Safaris
Une aura de légende
Les grands voyages se résument souvent à une poignée de souvenirs qui restent à jamais gravés dans l’esprit. L’Afrique orientale pourrait ainsi faire l’objet d’un « petit inventaire des sens » : la dégustation d’une côte d’agneau caramélisée au miel d’acacia sur une colline surplombant les steppes massaï ; le parfum des mopanes brûlées au cœur des vallées zambiennes ou l’appel d’un aigle pêcheur hantant les brumes matinales dans le Delta de l’Okavango.
L’homme renoue avec son passé dans chacune de ces sensations : présent dans cette partie du monde depuis plusieurs centaines de milliers d’années, il a sculpté les paysages, favorisé certaines espèces aux dépens d’autres, fondé des civilisations au plus près de la nature.
En dépit des apparences, l’Afrique est loin d’être sauvage et dépeuplée : sans l’homme, l’écosystème du continent s’écroule… Ici, le long de la vallée du grand Rift – faille géologique qui s’étend sur près de 6 000 kilomètres du Zambèze jusqu’à la mer Rouge –, les plantes, les animaux et les hommes parlent une langue commune, faite de liens subtils et essentiels.
C’est la « syntaxe magique » de l’Afrique. D’une sensation à l’autre, le voyage au long cours retrouve ici ses lettres de noblesse. Il est vrai que peu de destinations sont à même de rivaliser avec cette partie du monde. Où, sinon en Tanzanie, rencontre-t-on autant de grands mammifères dérivant dans des plaines immenses ?
Autant de plages paradisiaques sur l’océan, de tribus mythiques vivant en harmonie au milieu des steppes ? Où, sinon en Zambie, admire-t-on des chutes aussi vertigineuses que celles de Victoria ? Des hauts plateaux aussi isolés que ceux de Kafue, des espèces aussi rares que la girafe de Thornicroft ou la brève d’Angola ?
Dans le « chant infini des espèces », au milieu de toutes ces richesses naturelles, l’homme retrouve une forme d’harmonie avec le monde et avec lui-même.
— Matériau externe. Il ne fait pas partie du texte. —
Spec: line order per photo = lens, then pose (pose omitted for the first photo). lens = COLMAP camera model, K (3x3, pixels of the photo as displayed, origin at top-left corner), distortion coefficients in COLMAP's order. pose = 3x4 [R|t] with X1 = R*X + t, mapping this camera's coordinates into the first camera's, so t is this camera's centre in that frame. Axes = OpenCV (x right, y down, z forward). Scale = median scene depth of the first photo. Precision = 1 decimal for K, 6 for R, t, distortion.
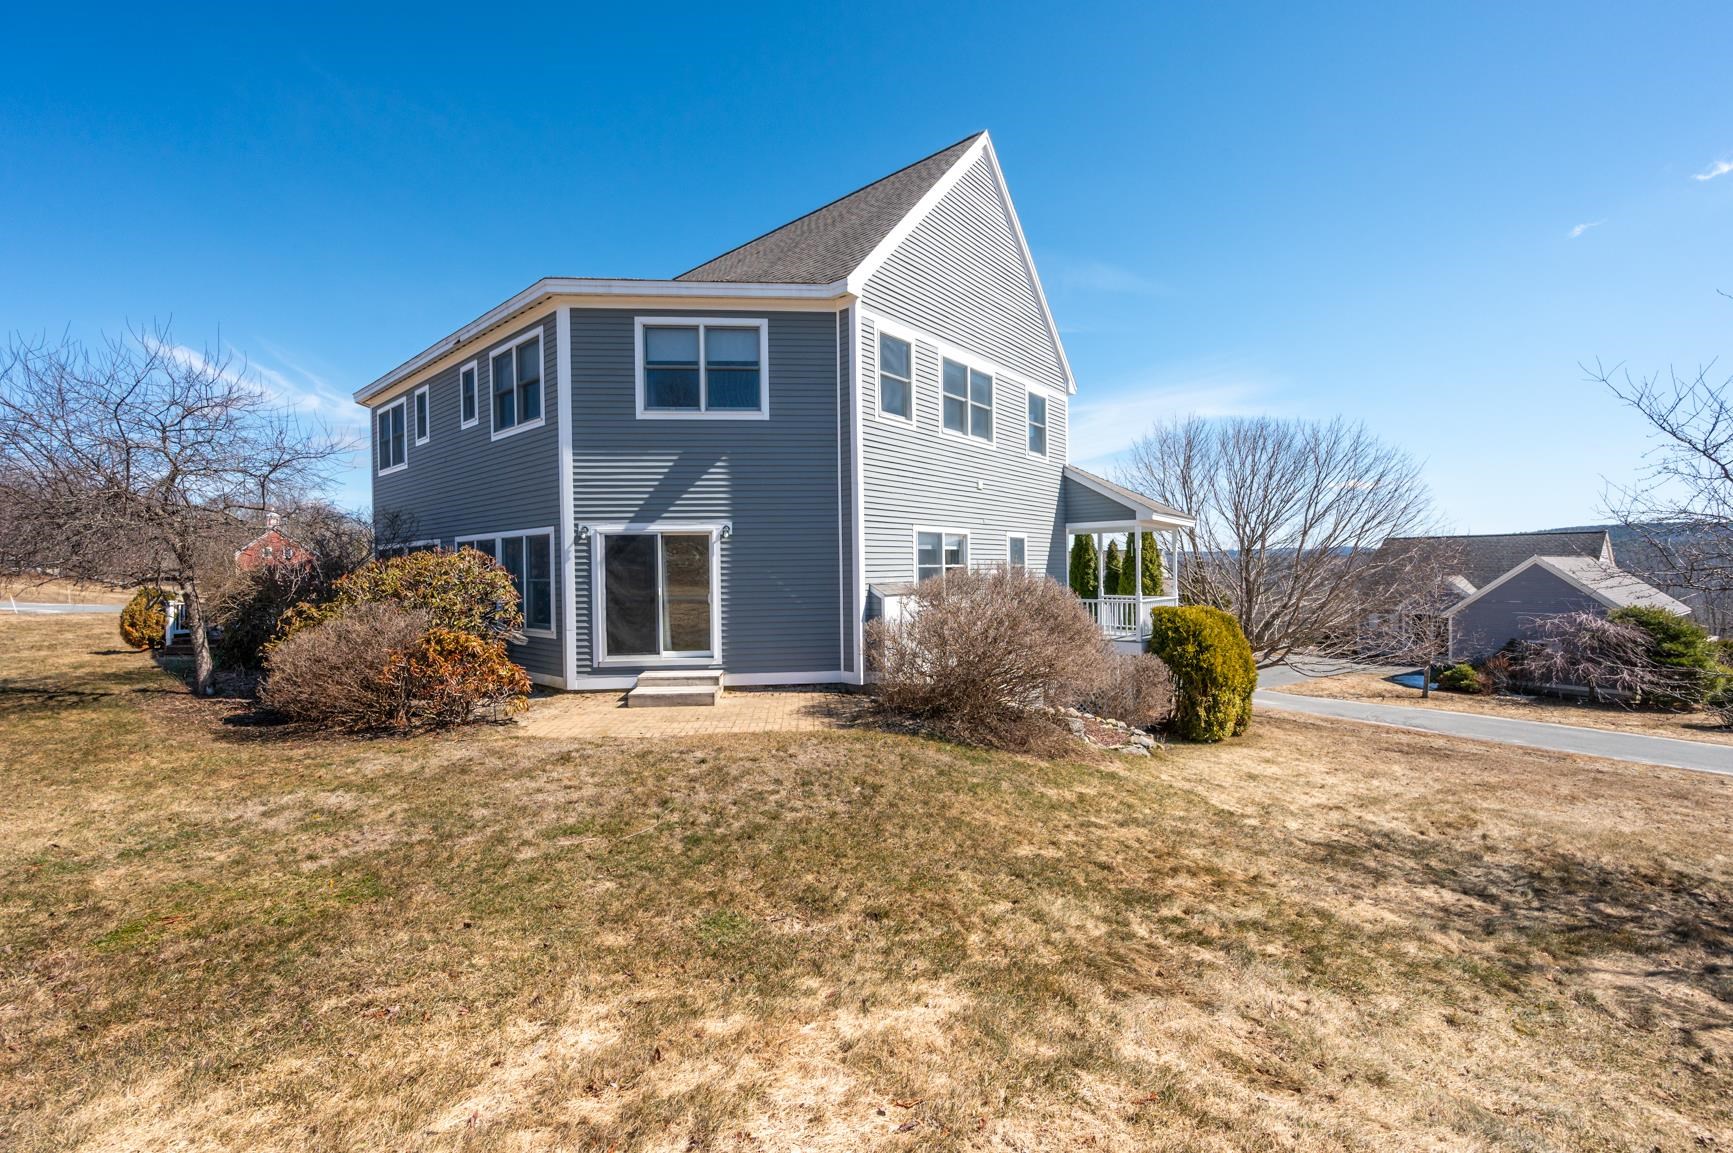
lens RADIAL K [[709.3, 0, 864.4], [0, 709.3, 581.2], [0, 0, 1]] dist [-0.006760, 0.000192]
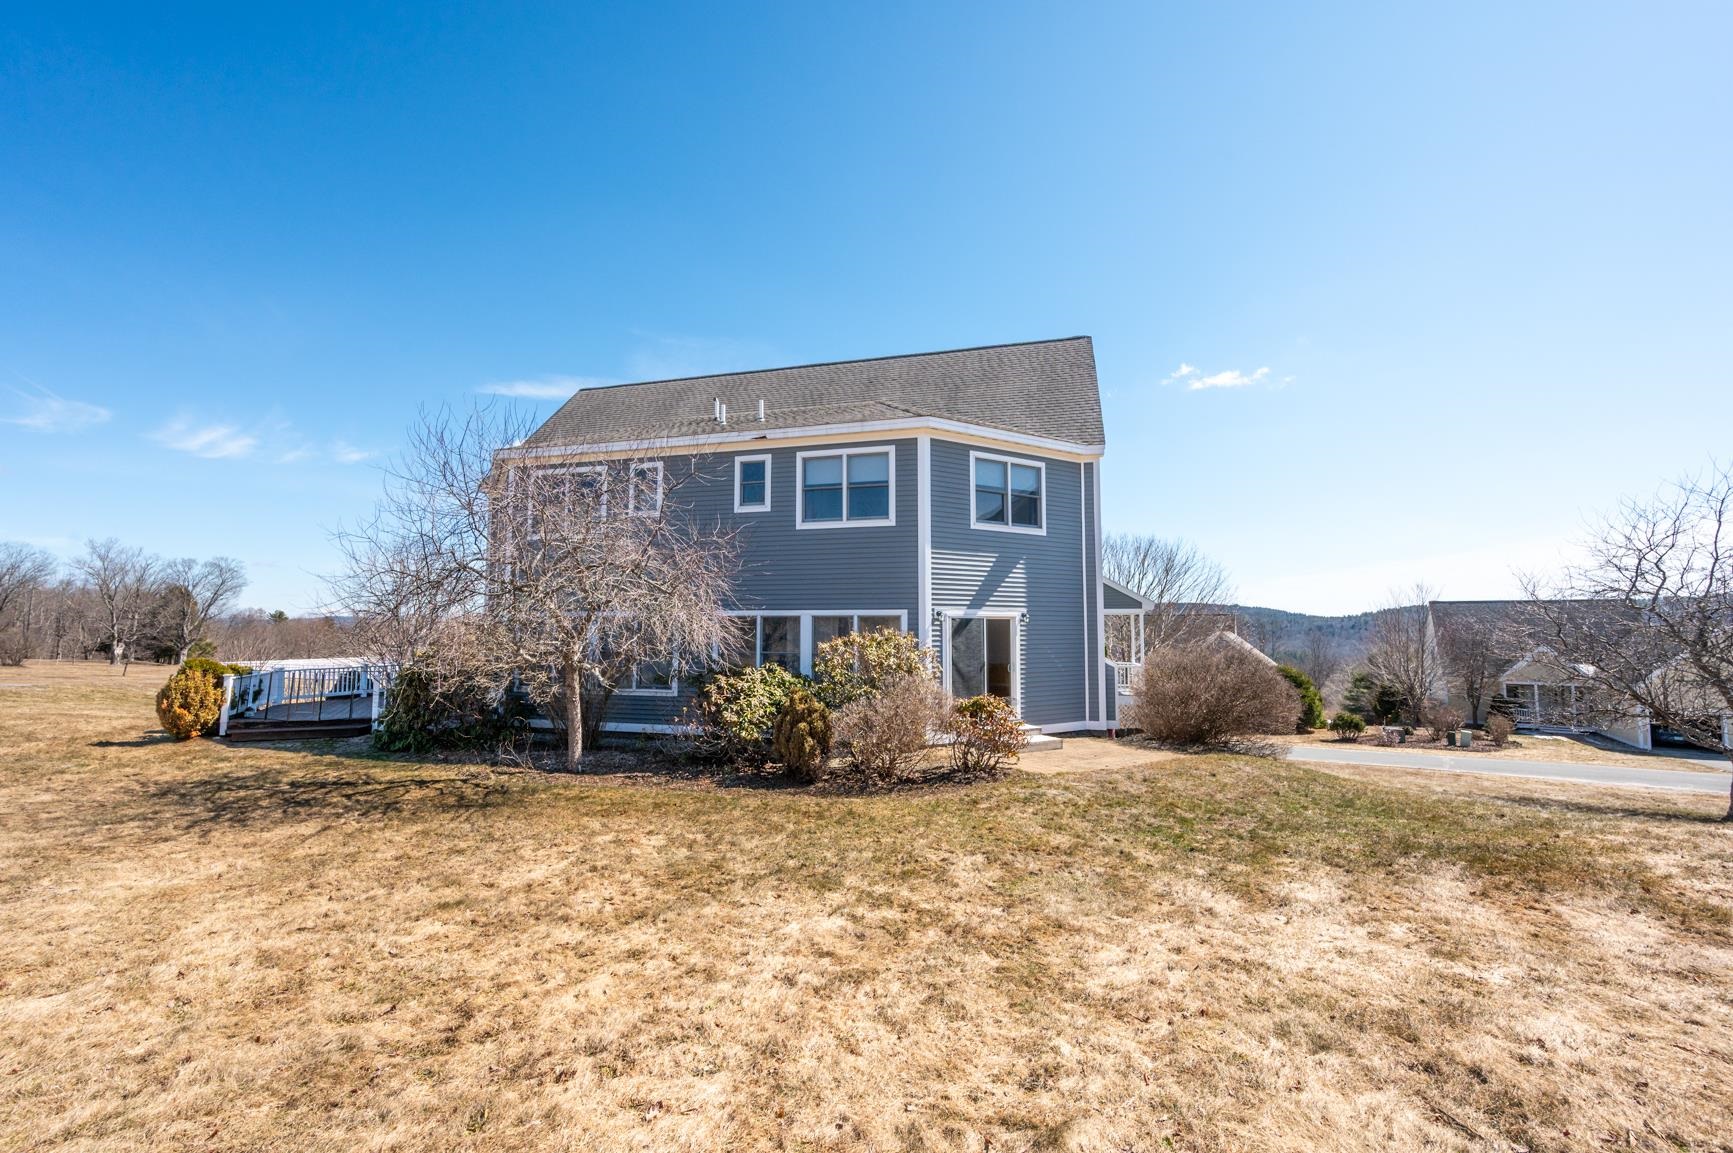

Une forme d’humilité aussi : il comprend qu’il ne laissera dans son sillage que quelques pierres noircies par le feu et l’empreinte de ses propres pas, que le vent effacera. Dans son Afrique fantôme, l’écrivain Michel Leiris confie qu’il espère revenir de ce continent comme « un autre homme, plus ouvert et guéri de ses obsessions ». Cette métamorphose – ou cette révélation intérieure – ne viendra jamais. L’écrivain comprendra plus tard que l’Afrique n’a rien d’un totem ancestral : façonnée par des hommes, en perpétuel devenir, elle est pleinement engagée dans l’histoire.